Task to complete
Answer these from the Glaucus collision case:
1. Which court heard the case?
2. What cargo was the schooner Electric Flash carrying?
3. To what port did salvors take the schooner?

Provided text

--- START ---

468

Case No. 5,478.

The GLAUCUS.

[1 Lowell, 366.]1

District Court, D. Massachusetts.

July, 1869.2

COLLISION—STEAM AND SAIL—LOSS OF CARGO—DAMAGES—FREIGHT.

1. Quaere, what is the true construction of Act July 25, 1866 [14 Stat. 228], which requires ocean-going steamers and those carrying sail, to have one white light as prescribed by the act of 1864 [13 Stat. 58], and requires coasting steamers to carry two such lights, the fact being that many coasting steamers are ocean-going and carry sail?

2. If a sailing vessel and a steamer are crossing at an angle of forty-five degrees, and the pilot of the steamer sees both lights of the sailing vessel at any considerable distance, and the steamer is going twice as fast as the sailing vessel, and puts her helm so as to increase the distance between them, it is impossible that any act done on board the sailing vessel after both her lights were thus seen, should bring the vessels together, stem and stem.

3. If a vessel is capsized in a collision, and the master and crew abandon her to save their lives, and in the exercise of due care and skill the master decides not to try to save her, the loss is presumed to be total.

4. If the owners of a vessel send her to a foreign port for a cargo, which the master procures by barter, the damages for a loss of the cargo are what the master paid for it, to the person of whom he bought, and not what it cost the owners, on the whole, to obtain it by the adventure.

5. To this may be added an allowance in the nature of freight for the voyage from the foreign port, which has increased the value of the goods, and has been destroyed by the collision.

6. If the owner of a vessel injured by collision, has repaired his ship, with prudence, skill, and diligence, and acting as a wise owner would, if not insured, the wrongdoer may, in some extreme cases, be liable for even more than the value of the ship, if the excess is made up by an unexpected amount of demurrage.

[Cited in The Cambridge, Case No. 2,334; The Venus, 17 Fed. 926; The Rabboni, 53 Fed. 957.]

At about ten o'clock, on the night of the first of February, 1868, the schooner Electric Flash, with a full cargo of frozen herring on board, was beating up Long Island Sound on her voyage from Newfoundland to New York, and was off New Haven. She was making about five and a half knots, and was close-hauled on the port tack, heading about northwest by west, the wind being a whole-sail breeze from west southwest. The large propeller steamer Glaucus was bound from New York to Boston, with a full cargo, and was making about eleven knots, heading east by north. The moon and stars were shining and the night was clear. The vessels came together, and the schooner received a very severe wound in the larboard bow, which cut her down on that side, and started many of the planks on her starboard bow as well; she filled and capsized, and her crew saved themselves in their boat and were brought to Boston by the steamer, it being thought upon examination that she could not be towed into a port of safety by the Glaucus. She was afterwards taken to New London by salvors. Both vessels had the proper side-lights, and the steamer had two white lights, one at her bow and one at her mast-head.

J. C. Dodge, for libellants.

F. C. Loring and M. F. Dickinson, Jr., for claimants.

--- END ---

Dataset content
--- START ---

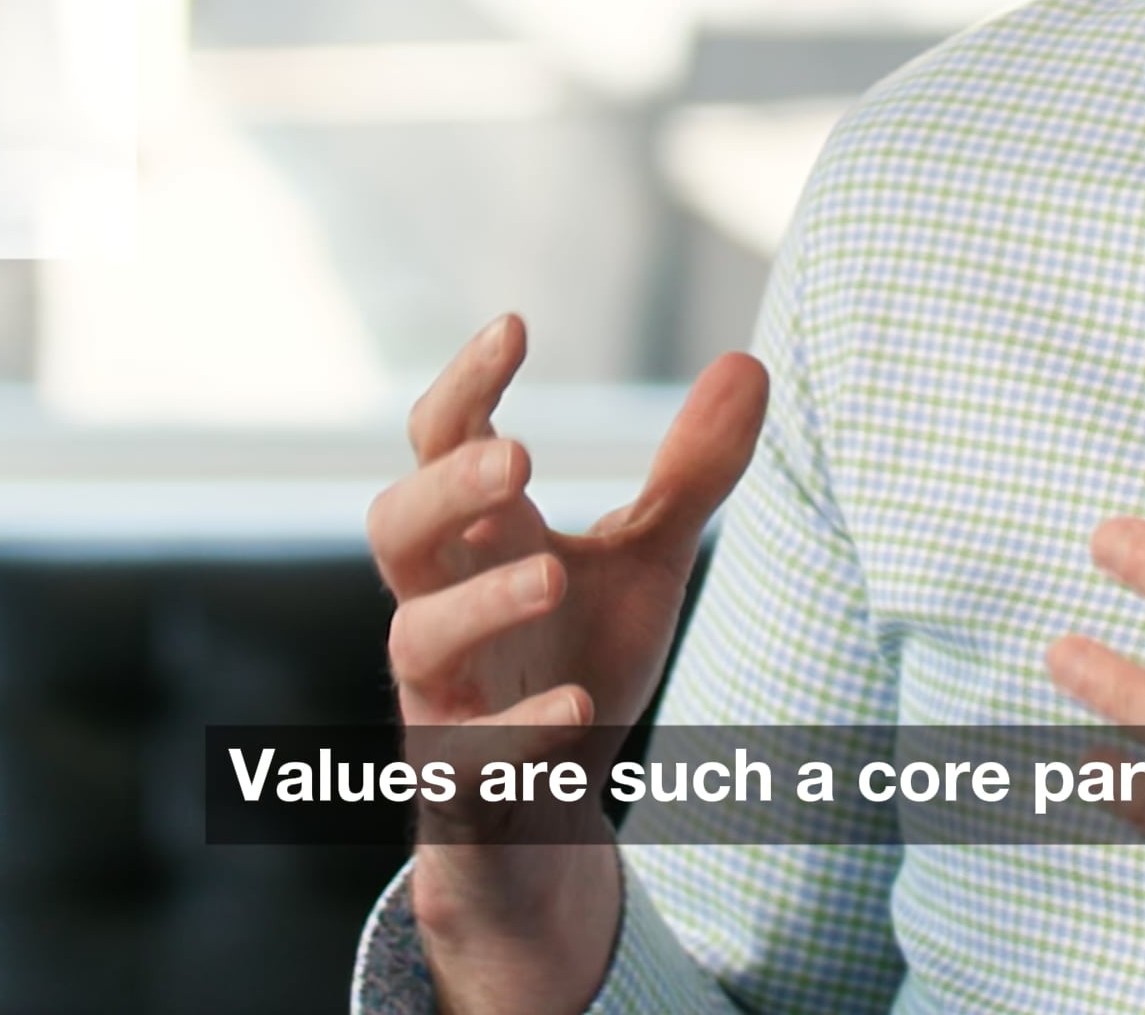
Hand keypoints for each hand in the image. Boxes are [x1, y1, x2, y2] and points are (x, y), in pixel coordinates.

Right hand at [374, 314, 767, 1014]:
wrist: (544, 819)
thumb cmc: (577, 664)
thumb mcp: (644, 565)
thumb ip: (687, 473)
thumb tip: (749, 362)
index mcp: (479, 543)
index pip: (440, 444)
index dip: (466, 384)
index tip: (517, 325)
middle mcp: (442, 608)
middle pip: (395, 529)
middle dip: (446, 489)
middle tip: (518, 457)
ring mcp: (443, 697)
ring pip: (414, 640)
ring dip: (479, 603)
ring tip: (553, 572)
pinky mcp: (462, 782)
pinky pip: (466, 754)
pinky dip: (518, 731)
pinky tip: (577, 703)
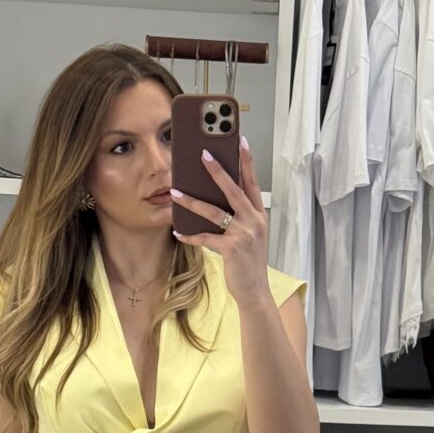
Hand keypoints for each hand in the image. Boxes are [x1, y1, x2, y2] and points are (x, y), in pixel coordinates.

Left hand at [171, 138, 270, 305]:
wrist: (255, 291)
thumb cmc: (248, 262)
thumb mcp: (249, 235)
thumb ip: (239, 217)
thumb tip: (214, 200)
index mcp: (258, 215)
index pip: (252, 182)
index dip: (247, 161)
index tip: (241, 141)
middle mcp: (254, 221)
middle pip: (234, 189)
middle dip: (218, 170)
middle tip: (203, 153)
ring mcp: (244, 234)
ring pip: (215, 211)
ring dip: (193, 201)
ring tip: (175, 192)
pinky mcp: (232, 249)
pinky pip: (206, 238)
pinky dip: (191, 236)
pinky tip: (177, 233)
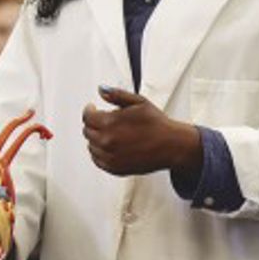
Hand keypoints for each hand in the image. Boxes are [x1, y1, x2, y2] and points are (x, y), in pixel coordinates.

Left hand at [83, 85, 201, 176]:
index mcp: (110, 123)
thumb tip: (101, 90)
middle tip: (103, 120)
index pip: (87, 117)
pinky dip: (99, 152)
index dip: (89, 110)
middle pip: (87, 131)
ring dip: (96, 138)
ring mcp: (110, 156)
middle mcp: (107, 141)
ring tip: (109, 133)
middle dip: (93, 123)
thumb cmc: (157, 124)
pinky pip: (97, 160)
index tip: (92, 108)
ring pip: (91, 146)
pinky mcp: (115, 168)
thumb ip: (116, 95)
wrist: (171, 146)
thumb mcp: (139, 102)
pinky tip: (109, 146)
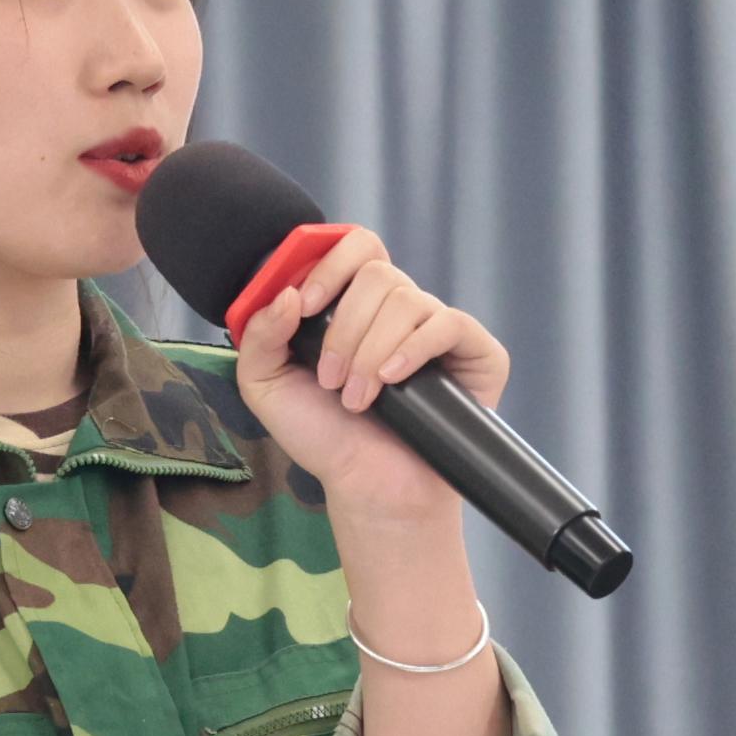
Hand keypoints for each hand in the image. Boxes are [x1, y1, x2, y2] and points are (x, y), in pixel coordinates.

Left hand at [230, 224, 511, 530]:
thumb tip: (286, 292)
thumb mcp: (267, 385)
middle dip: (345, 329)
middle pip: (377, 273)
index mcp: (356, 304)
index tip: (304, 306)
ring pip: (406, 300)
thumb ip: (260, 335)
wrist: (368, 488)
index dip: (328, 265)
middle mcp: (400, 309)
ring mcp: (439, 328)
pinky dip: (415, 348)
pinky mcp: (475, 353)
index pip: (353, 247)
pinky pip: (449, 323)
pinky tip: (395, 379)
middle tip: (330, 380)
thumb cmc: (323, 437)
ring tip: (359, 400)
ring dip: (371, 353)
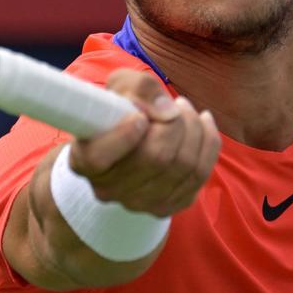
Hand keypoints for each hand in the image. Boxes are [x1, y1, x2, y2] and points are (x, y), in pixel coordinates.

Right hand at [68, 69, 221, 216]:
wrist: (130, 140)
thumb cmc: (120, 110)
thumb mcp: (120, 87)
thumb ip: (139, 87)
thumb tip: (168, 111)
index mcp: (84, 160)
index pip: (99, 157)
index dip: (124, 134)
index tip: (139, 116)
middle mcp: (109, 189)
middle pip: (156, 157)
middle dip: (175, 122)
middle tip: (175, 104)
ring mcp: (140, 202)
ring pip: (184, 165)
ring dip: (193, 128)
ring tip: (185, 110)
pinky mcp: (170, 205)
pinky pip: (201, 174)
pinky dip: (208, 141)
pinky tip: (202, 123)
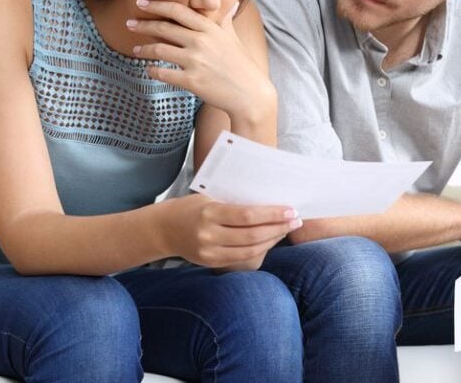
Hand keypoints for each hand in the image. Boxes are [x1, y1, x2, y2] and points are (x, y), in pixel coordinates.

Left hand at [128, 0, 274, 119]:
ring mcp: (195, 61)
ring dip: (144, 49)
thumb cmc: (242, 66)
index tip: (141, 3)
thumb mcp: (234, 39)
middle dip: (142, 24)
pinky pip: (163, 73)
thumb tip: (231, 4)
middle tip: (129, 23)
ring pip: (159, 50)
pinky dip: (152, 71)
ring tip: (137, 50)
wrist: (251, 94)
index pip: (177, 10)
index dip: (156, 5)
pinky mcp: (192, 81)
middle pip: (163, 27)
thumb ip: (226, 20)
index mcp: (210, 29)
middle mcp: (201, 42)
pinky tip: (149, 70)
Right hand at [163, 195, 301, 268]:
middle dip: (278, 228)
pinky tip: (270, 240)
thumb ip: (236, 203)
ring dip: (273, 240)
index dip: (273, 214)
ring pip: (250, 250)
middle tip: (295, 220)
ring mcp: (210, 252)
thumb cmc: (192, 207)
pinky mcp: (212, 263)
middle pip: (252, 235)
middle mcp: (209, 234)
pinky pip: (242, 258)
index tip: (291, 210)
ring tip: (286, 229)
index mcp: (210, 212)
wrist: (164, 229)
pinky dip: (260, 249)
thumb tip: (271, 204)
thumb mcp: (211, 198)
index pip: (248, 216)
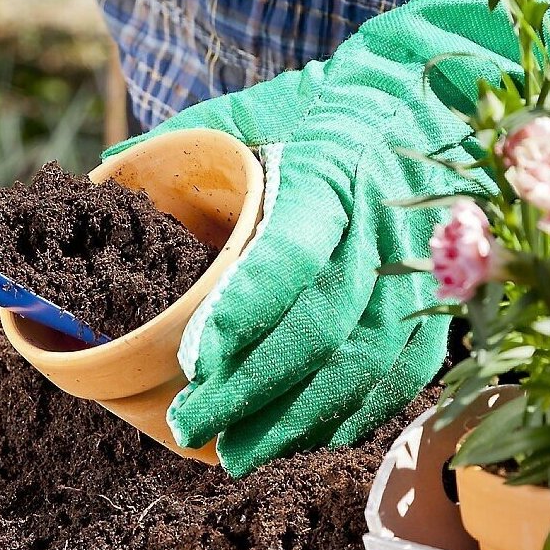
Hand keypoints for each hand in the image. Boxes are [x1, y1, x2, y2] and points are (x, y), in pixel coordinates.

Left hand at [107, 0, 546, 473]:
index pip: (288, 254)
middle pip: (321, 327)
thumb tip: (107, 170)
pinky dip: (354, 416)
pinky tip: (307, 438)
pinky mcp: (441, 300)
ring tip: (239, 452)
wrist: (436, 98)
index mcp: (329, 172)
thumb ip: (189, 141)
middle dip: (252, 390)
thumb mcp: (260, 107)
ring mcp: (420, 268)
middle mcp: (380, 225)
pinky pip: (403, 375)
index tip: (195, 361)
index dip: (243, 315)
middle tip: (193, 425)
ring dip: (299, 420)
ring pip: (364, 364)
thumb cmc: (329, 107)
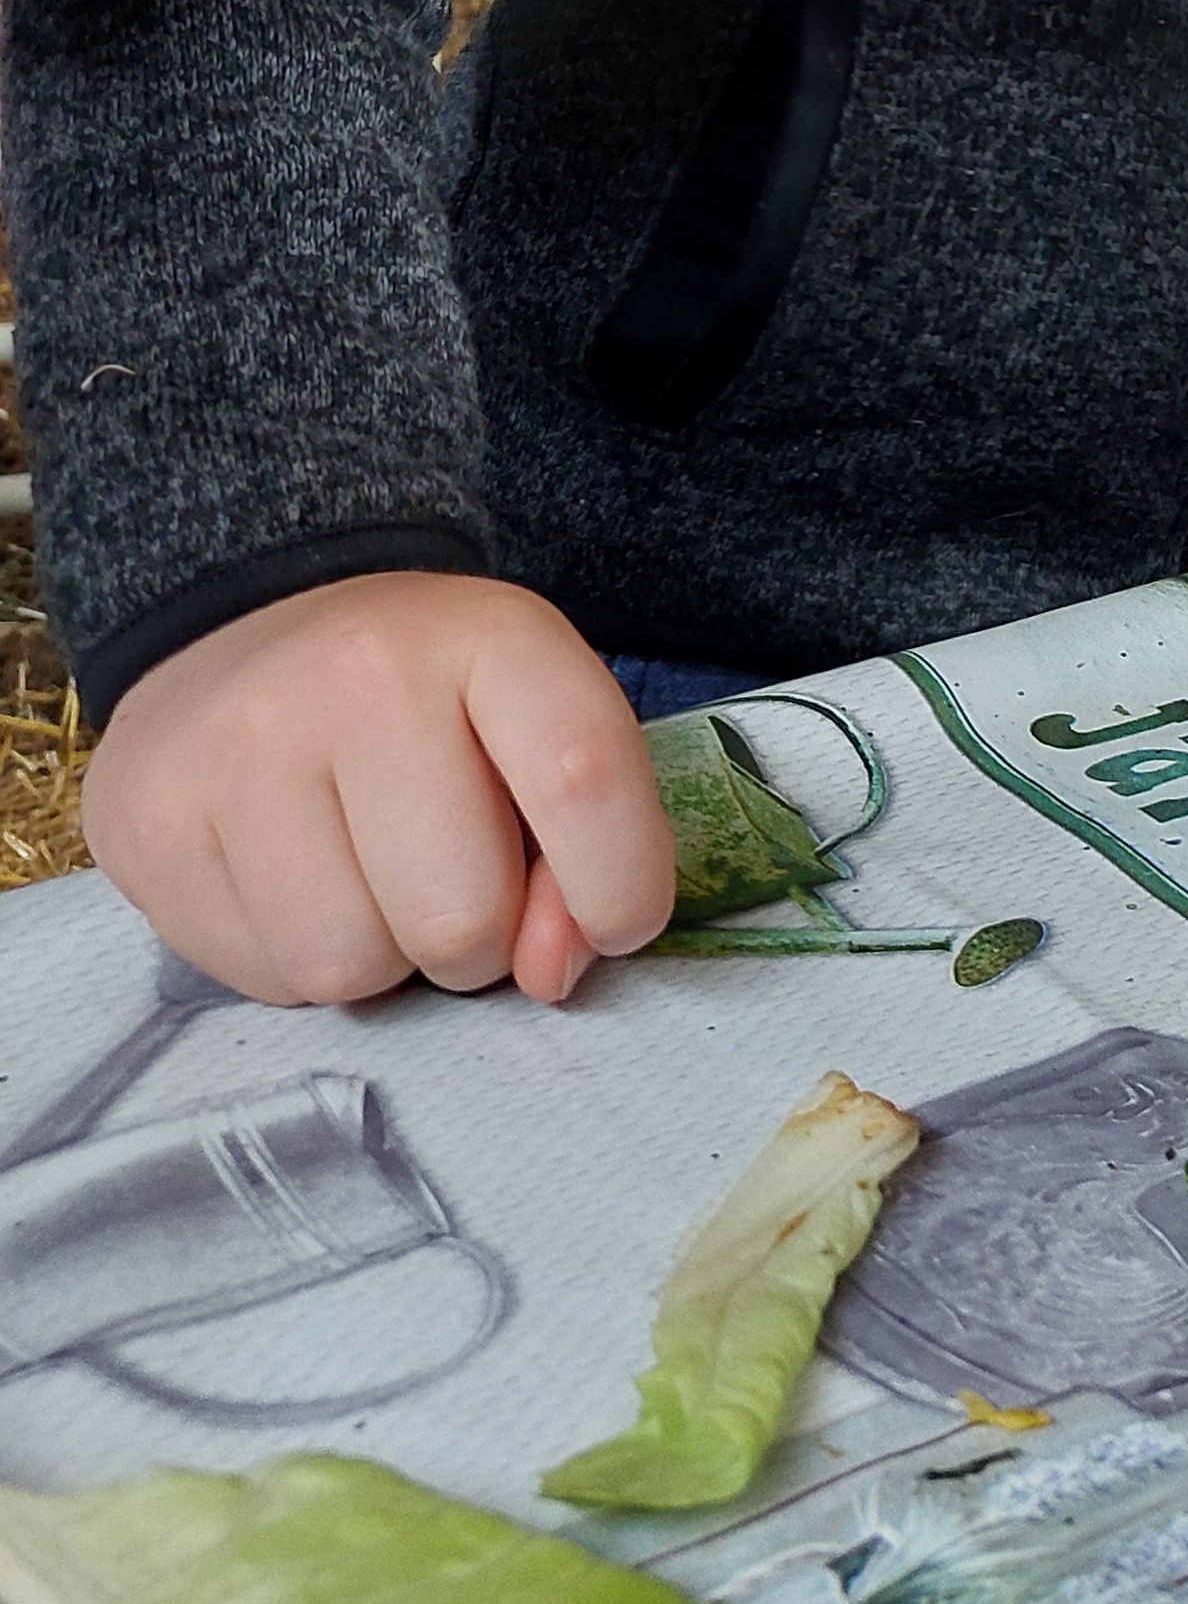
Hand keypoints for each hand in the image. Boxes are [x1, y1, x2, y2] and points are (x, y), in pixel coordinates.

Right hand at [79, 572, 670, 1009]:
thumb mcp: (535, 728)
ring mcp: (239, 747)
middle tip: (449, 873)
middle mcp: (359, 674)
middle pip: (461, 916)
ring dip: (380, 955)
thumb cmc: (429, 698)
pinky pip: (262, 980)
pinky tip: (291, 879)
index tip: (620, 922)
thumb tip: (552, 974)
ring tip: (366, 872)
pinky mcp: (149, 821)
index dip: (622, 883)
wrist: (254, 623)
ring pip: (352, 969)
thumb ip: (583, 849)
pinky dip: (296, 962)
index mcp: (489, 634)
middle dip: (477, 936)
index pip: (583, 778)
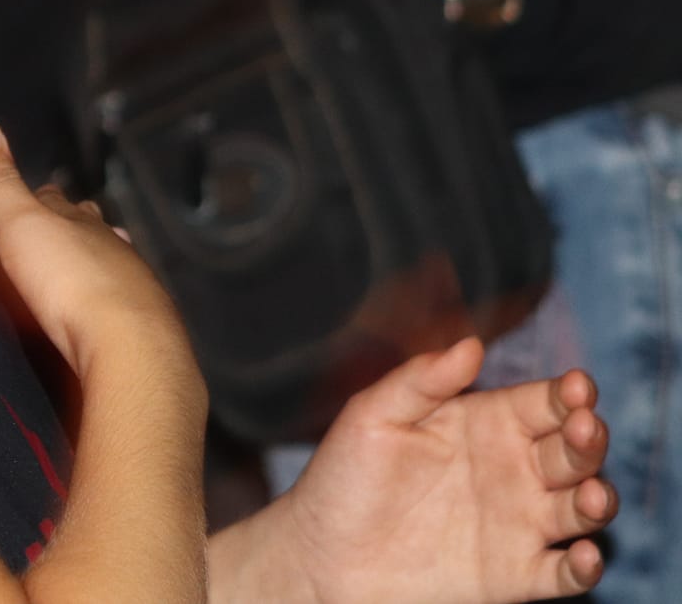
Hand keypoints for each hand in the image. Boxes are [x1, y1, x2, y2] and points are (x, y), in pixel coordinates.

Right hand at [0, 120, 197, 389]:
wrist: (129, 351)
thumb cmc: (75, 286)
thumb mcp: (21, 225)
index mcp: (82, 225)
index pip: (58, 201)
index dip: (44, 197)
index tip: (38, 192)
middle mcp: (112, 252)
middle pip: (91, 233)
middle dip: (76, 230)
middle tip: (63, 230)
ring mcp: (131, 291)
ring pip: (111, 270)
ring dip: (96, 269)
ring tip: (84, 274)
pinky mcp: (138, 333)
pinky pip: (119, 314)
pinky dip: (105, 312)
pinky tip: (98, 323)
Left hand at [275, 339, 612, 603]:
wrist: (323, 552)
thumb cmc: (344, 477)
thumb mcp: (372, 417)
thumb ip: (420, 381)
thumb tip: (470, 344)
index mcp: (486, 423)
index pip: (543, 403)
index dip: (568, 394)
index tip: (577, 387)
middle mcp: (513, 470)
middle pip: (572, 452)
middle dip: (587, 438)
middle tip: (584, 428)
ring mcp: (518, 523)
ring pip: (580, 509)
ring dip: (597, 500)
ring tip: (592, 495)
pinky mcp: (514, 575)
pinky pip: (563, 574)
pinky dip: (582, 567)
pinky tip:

--- END ---

Written answer
1. The District Court, D. Massachusetts
2. Frozen herring
3. New London